In the present day, Raka Sinha, a new age, elite fashion designer and pro slavery apologist, returns to her ancestral site, a nineteenth-century abandoned indigo factory which belonged to her great-grandfather. As she prepares to flag off a modern exhibition of her new collection, inspired by the dye of indigo, she channels her complacency in smugly speaking of her ancestors’ achievements in harboring bonded laborers for the indigo plantation. Raka recounts how ‘History’ has remembered and remained faithful to her great-grandfather ‘Rai Bahadur,’ while casually adding its betrayal in the act, obliterating all traces of the workers from public memory as a footnote. According to Raka, the Raibahadur’s act of establishing an indigo factory in a village that was doomed to slink into oblivion anyway points to his indisputable heroism.

All drunk on the trend of sustainability, the fashion show turned art installation turns into a haunting site for Raka’s subconscious. The space around her begins to twist and turn, implode and explode curiously. At one point, she finds herself entangled in a mesh of indigo fibres from which she is rescued by her intern. As she tries to make sense of the trick that her mind just pulled on her, she finds herself in yet another mirage soon enough. The walls of the toilet that she occupies fall off, and she finds herself in a dark room. There is not one soul in the room– just the blaring screen of a computer that constantly flashes mysterious numbers and an ancient photograph.

Parallel to the above-mentioned horror is the horror for people working under this woman. A modern age resurrection of her forefather, Raka, prioritizes getting a dormant fountain into action by cutting off the drinking water supply of her workers. As Raka herself grows thirsty, we witness her lock herself in the toilet and try to drink water from a jet spray. When the jet spray does not work, she lifts the lid off the toilet seat in desperation and instinctively thinks of drinking the water. However, her consciousness erupts, and she quells the primal thought with a retching sound. It is pertinent to note that Raka’s ancestor was a ‘Rai Bahadur,’ a ‘title of honour’ bestowed by the British government in India to individuals for outstanding service to the Empire.

A lengthy study on disgust by Arijeet Mandal, Assistant Professor of Film Studies, Jadavpur University, observes that “a special look at disgust only comes within the context of a colonial Other.” Whether it’s a conscious choice on the part of the filmmaker or not, the close ties between the two are undeniable in the film. The scene in the toilet is a contemplative portrayal of disgust, an aversive emotion of the upper class to ‘other’ the exploited classes.

> **WORK ORDER A**:
Answer these questions using the film review:
(i) What kind of site does Raka return to?
(ii) Who rescues Raka from the mesh of indigo fibres?
(iii) What does Raka cut off to get a dormant fountain working?
The rows in the dataset are unrelated to the film review.

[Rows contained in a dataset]
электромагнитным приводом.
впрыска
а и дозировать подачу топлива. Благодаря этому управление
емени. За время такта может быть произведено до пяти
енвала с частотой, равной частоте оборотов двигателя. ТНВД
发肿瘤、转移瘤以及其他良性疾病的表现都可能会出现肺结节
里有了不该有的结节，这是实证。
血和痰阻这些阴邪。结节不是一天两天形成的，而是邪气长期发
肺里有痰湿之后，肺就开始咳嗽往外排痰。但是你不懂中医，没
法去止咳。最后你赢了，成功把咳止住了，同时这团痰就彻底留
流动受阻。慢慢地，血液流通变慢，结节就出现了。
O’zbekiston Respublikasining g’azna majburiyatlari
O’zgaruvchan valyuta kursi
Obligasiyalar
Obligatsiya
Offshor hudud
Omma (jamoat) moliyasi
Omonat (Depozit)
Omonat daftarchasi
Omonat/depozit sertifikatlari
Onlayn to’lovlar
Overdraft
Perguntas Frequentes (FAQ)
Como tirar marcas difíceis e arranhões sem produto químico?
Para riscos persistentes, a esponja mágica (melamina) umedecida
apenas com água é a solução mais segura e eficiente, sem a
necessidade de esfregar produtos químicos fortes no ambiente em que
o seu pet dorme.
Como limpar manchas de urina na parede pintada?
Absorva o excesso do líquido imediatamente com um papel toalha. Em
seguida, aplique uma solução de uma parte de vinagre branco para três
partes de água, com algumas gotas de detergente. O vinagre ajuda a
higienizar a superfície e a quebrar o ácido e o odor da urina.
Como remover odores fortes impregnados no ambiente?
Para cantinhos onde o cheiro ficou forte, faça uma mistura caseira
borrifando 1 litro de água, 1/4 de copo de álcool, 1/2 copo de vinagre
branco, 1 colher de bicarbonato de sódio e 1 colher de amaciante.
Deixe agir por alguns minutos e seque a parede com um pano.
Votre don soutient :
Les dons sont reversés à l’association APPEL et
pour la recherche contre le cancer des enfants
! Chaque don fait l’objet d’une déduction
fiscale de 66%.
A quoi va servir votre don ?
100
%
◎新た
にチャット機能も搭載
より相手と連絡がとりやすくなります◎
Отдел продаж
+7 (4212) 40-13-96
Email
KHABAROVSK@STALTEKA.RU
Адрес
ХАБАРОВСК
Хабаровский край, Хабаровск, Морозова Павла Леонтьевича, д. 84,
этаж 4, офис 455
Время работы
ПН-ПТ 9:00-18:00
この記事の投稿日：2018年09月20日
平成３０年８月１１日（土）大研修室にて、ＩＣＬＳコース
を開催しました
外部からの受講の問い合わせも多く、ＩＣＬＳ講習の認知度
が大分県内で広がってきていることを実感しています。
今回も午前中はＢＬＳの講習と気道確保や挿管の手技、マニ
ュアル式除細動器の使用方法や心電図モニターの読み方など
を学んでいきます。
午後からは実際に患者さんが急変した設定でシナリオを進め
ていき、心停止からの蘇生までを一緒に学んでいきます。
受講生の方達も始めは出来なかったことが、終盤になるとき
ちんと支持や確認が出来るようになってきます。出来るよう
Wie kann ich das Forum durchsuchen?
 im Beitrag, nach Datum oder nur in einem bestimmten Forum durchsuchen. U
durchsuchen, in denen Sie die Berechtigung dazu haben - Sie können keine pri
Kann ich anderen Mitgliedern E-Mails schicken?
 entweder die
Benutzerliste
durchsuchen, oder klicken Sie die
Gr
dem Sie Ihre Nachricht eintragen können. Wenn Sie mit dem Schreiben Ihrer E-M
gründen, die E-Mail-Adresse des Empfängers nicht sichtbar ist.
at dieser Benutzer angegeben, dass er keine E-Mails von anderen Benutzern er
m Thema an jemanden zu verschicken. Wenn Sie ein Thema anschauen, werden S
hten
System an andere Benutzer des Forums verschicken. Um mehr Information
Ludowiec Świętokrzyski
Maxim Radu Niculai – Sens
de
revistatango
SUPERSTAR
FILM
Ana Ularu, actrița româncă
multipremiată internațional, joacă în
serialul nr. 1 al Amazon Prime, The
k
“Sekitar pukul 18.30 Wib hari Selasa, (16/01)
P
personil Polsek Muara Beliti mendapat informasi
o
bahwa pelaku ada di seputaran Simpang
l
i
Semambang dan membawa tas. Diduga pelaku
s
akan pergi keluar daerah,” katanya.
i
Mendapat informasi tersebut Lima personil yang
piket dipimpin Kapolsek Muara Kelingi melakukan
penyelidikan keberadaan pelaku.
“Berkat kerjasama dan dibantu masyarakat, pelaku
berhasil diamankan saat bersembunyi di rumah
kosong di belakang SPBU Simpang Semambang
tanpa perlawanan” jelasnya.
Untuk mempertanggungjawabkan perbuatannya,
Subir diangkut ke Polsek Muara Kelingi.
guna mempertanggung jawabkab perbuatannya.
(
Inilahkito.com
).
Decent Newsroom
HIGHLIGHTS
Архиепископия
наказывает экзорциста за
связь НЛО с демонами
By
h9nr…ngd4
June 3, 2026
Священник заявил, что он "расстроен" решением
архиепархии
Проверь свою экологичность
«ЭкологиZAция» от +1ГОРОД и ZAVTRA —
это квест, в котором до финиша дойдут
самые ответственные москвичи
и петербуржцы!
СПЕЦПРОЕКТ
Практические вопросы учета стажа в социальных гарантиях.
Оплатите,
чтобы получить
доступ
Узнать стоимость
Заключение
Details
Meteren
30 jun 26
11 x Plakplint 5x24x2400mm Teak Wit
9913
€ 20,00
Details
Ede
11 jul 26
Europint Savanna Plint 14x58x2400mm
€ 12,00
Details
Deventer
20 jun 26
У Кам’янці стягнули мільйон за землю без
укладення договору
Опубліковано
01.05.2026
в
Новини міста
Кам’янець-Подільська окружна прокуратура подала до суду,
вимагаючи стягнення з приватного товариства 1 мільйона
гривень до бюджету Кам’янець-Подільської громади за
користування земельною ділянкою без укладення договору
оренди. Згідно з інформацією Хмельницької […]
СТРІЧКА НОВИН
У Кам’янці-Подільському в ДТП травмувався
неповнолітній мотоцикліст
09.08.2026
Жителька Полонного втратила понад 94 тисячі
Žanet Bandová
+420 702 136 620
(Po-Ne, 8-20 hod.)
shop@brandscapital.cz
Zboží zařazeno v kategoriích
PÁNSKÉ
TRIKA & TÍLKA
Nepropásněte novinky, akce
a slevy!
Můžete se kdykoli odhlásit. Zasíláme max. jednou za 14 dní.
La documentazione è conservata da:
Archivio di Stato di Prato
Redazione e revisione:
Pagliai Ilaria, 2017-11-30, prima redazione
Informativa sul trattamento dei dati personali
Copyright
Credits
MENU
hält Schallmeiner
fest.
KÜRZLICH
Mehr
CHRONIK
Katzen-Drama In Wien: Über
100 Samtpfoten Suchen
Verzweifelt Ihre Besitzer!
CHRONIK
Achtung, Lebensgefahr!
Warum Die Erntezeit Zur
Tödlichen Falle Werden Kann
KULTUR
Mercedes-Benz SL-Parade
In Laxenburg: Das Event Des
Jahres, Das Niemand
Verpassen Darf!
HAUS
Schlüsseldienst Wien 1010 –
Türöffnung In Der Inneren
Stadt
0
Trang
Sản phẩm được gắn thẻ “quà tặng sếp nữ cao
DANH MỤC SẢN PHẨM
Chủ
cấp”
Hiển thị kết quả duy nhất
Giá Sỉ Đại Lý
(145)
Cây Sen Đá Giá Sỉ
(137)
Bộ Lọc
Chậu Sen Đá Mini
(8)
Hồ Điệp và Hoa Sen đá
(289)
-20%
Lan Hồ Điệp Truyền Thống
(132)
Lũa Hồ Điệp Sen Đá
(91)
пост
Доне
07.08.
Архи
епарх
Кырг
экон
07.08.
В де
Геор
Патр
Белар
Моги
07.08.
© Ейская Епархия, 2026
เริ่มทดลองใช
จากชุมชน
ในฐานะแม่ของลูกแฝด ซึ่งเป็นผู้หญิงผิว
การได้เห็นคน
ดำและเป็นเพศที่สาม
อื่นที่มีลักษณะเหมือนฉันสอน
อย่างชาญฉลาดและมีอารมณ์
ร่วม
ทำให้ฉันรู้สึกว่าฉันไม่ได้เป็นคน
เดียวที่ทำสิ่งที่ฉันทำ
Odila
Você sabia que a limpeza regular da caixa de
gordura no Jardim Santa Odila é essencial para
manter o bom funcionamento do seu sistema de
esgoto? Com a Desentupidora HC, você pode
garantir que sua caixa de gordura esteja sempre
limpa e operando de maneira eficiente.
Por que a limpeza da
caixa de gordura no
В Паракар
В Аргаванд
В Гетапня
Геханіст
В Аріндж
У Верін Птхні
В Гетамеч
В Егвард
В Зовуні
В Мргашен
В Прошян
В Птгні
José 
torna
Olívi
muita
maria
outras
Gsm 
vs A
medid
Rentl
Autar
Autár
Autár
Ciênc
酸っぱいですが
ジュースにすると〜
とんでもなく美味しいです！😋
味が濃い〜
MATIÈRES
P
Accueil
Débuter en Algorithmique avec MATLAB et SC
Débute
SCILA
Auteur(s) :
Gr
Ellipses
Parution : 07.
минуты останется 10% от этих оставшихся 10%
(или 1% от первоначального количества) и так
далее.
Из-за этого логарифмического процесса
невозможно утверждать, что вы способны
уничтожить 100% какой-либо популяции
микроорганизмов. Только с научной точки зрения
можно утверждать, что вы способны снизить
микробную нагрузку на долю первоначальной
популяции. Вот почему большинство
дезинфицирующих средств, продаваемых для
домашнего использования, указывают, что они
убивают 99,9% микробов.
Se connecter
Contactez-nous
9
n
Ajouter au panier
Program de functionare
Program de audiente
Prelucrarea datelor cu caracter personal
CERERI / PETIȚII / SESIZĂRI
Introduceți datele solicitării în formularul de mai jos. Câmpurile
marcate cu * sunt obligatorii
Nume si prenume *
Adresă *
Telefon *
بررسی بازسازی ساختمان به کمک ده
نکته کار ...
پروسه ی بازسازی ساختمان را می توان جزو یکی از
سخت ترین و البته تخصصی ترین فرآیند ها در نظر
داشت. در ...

> **WORK ORDER B**: Arrange the dataset rows as a Markdown table with the columns Num and Line, covering everything from the first row down to the row containing "法去止咳。最后你赢了，成功把咳止住了，同时这团痰就彻底留", inclusive. Number each row and leave out any blank ones.

> **RESPONSE BOX A**:
(i) A nineteenth-century abandoned indigo factory that belonged to her great-grandfather.
(ii) Her intern.
(iii) The drinking water supply of her workers.

> **RESPONSE BOX B**:
| Num | Line |
|---|---|
| 1 | электромагнитным приводом. |
| 2 | впрыска |
| 3 | а и дозировать подачу топлива. Благодаря этому управление |
| 4 | емени. За время такта может быть произведено до пяти |
| 5 | енвала с частотой, равной частоте оборотов двигателя. ТНВД |
| 6 | 发肿瘤、转移瘤以及其他良性疾病的表现都可能会出现肺结节 |
| 7 | 里有了不该有的结节，这是实证。 |
| 8 | 血和痰阻这些阴邪。结节不是一天两天形成的，而是邪气长期发 |
| 9 | 肺里有痰湿之后，肺就开始咳嗽往外排痰。但是你不懂中医，没 |
| 10 | 法去止咳。最后你赢了，成功把咳止住了，同时这团痰就彻底留 |